The important question is what would those emergency appropriations buy? If the answer is more time for the hospital administration and trustees to fiddle around and do noting substantive, that's not good enough.
Grady's management has tried "tweaking" before, to little avail. The hospital's recent history serves as a vigorous rebuttal of Story's claims.
The hospital has been steadily accumulating debt since it completed a $325 million renovation in the early 1990s, a rebuilding program overseen by the authority and plagued by charges of contractor cronyism and overspending. Since that time, little of the medical equipment and hospital "infrastructure" —- such as its patient record system, laboratories and information technology —- has been modernized.
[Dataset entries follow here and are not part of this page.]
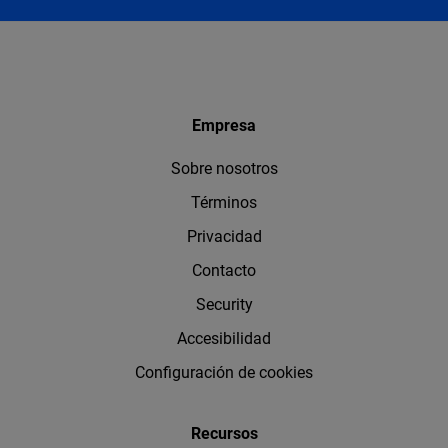
Empresa
Sobre nosotros
Términos
Privacidad
Contacto
Security
Accesibilidad
Configuración de cookies
Recursos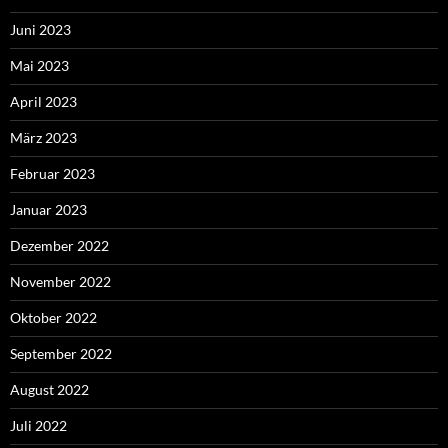
Juni 2023
Mai 2023
April 2023
März 2023
Februar 2023
Januar 2023
Dezember 2022
November 2022
Oktober 2022
September 2022
August 2022
Juli 2022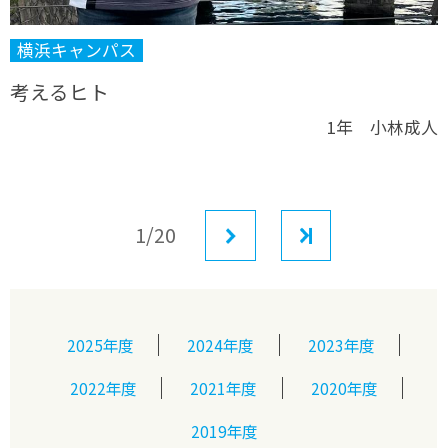
横浜キャンパス
考えるヒト
1年 小林成人
1/20
次へ
最後
2025年度
2024年度
2023年度
2022年度
2021年度
2020年度
2019年度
Without those improved systems, Grady's finances have deteriorated even further. Patients stay in the hospital longer than they need to; delayed or lost bills are written off as charity care; opportunities to attract more insured patients are squandered. But the authority doesn't have the money for modern systems; it needs the cash to pay its vendors and staff.
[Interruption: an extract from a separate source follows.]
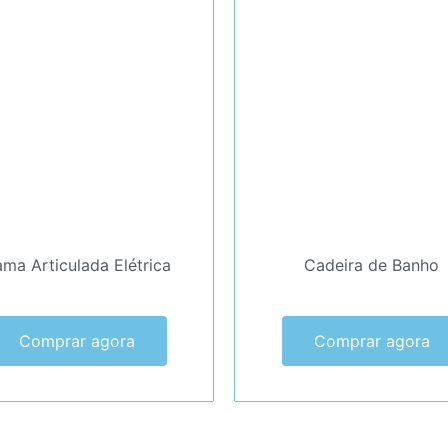
ma Articulada Elétrica
Cadeira de Banho
Comprar agora
Comprar agora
In 1999, Gov. Roy Barnes, responding to a similar financial crisis at Grady, found a way to manipulate Medicaid money to get it a one-time $52 million infusion. Barnes and the state Legislature warned Grady then to get its act together: No more bailouts would be forthcoming. But the following year Grady was back in the red.
The hospital CEO and the trustees started cutting back on administrative expenses and took other steps to reign in Grady's operating costs, not unlike the kind Story suggests might be available now.
One of the "tweaks" involved two of Grady's most loyal partners —- Emory University and the Morehouse School of Medicine, both of which provide doctors to staff the hospital. The authority simply stopped paying them on time, effectively using debts to both schools as no-interest loans. The authority decided it was acceptable for the hospital, in violation of its contract with both schools, to pay them back on its own schedule. Last year, the authority borrowed $25 million to pay off some of the debt, but it still owes both about $50 million. Some of the money it wants to borrow now is earmarked for Emory and Morehouse.
Meanwhile, the infrastructure at the hospital continues to deteriorate. The consultants estimated that even if Grady came out from under its current debts —- mounting at about $8 million a month —- it would still need to spend $250 million to bring its equipment and services up to date.
Still, Story and the Grady board seem content to let the hospital limp on, borrowing more money, begging Fulton and DeKalb taxpayers to bail them out and delaying the fundamental management changes needed to secure the hospital's future.
That's essentially the same scenario that took place at the Martin Luther King Jr.-Drew Medical Center in Los Angeles over the last few years, dragging the inner-city hospital down to the point where patient care was seriously compromised. It got so bad that Medicare withdrew its certification for the county-owned-and-operated hospital over the summer, forcing King-Drew to close its doors to new patients last month.
When Grady's leadership gets to the point of preferring to "limp on," rather than do what it knows it must, the prognosis for the hospital —- and the patients its serves —- is bleak.